Some problems about pronunciation evaluation

This topic has 3 replies, 2 voices, and was last updated 9 years, 12 months ago by Halle Winkler.

Viewing 4 posts - 1 through 4 (of 4 total)

Advertisement: “Did you know OpenEars™ can use rules-based grammars to recognize fixed phrases? And RuleORama lets you use them with RapidEars!”

Author

Posts
April 18, 2014 at 9:38 am #1020904

gump
Participant

Hi all,

I’m having some problems about pronunciation evaluation.
For a sentence, e.g. “how are you?”, my app can get the hypothesis by recognizing the speach of speaker by openears.
The hypothesis may be “how are “, “who are you” , “how are your baby”, and etc.
I wonder that if openears or pocketsphinx can get the score of every word in the hypothesis and the score of whole hypothesis to evaluate the pronunciation of speaker.

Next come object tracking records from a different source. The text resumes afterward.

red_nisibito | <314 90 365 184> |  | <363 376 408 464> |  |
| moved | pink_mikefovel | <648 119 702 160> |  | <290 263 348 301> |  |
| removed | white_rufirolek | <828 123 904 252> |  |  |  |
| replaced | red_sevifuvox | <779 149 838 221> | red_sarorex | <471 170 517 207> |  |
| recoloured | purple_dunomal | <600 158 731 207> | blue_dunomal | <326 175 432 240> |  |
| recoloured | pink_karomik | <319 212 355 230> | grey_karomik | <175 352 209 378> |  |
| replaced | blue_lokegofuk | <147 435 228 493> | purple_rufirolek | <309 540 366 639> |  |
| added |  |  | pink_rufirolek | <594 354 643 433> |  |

Also, what language model required?

Any thoughts on how to do that?

April 19, 2014 at 9:39 am #1020908

Halle Winkler
Politepix

Welcome,

There are a number of issues with attempting this. The first is that in Pocketsphinx you can’t get scoring for each word (although this is an option with RapidEars). But the bigger issue is that the impact of pronunciation on scoring is much less than the impact of other factors. One big factor is environmental, i.e., background noises, which mic is used, mic distance, mic differences across different devices, room characteristics. Another is whether the acoustic characteristics of the speaker are well-represented in the acoustic model. For instance, I’ve received reports that very high female voices aren’t as accurately recognized as other male and female voices, and this will manifest in scores to a subtler extent with other underrepresented vocal characteristics. Another factor is that the scoring accuracy is heavily impacted by the size of the vocabulary. The problem is trying to separate these large factors from the relatively small factor of pronunciation quality.

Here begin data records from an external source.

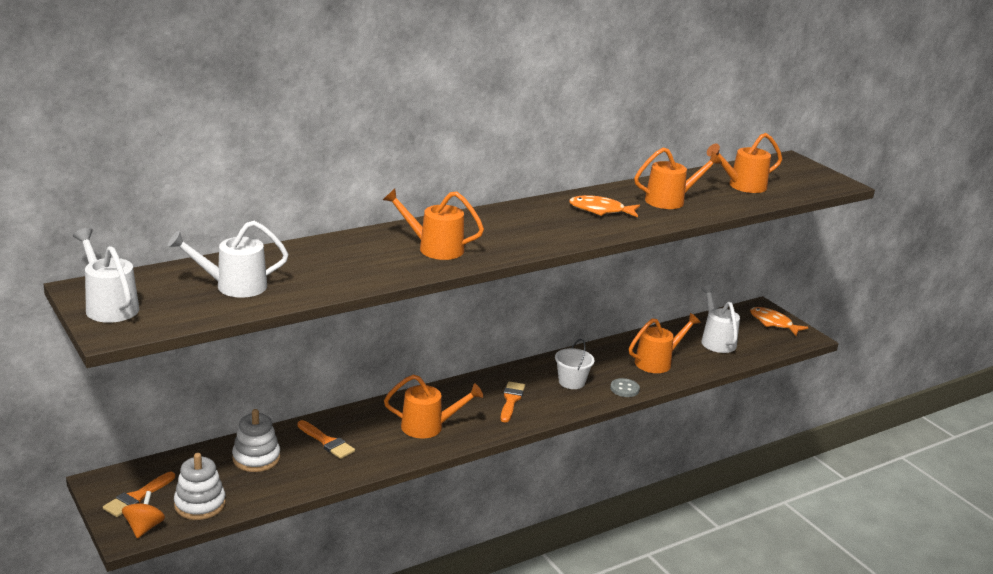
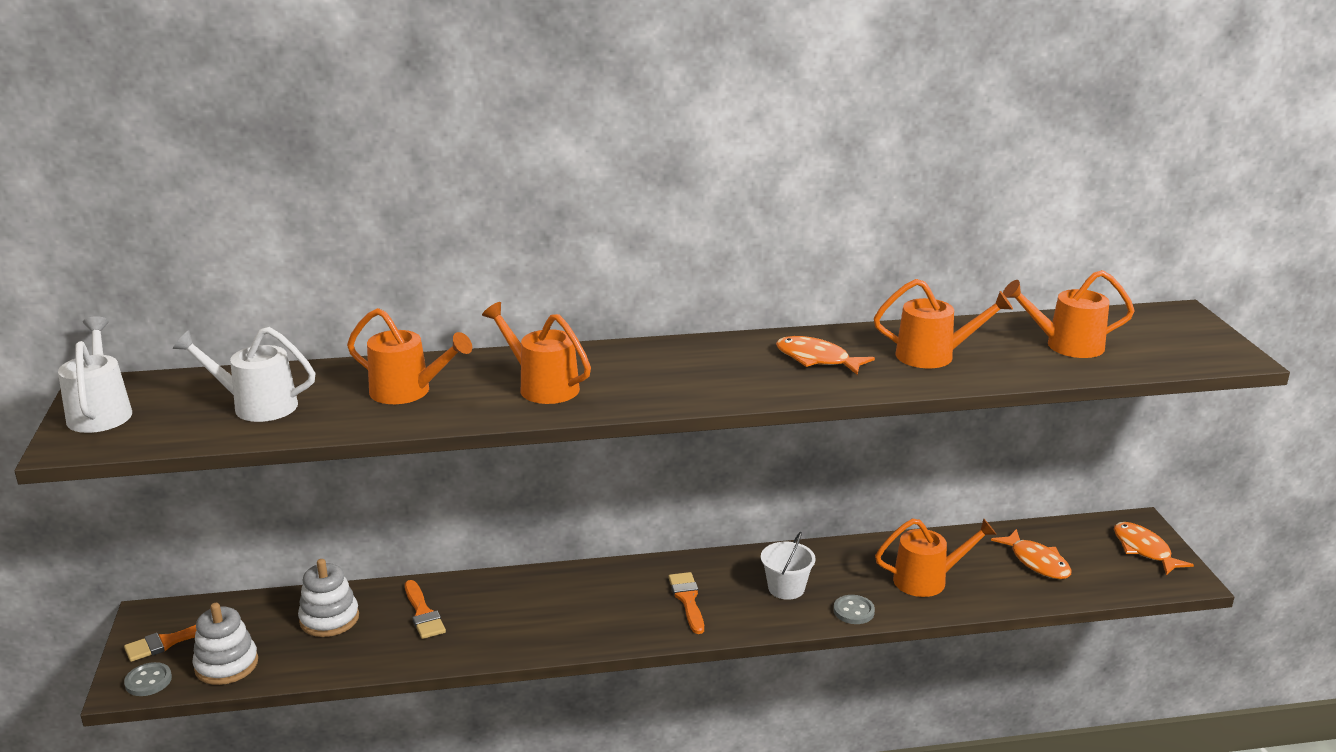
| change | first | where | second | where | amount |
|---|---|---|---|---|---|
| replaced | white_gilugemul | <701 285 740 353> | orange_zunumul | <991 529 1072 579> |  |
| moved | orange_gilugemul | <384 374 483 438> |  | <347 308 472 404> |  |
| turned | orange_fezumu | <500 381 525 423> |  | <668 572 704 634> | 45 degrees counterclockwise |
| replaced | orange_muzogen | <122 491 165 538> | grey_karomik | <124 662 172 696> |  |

When developers ask about using the scores I always have the same advice: they can only be used to compare the same utterances within a single session. Meaning that you can gather scores about a number of utterances of the same statement from a single speaker in a single environment in a single app session and say that some scores are better than others and give that feedback to the user if you want. But you can never compare scores across multiple speakers, multiple devices, and multiple usage sessions in order to derive meaningful information, such as saying that a word utterance with a score of -2000 should always be understood to be a correct pronunciation.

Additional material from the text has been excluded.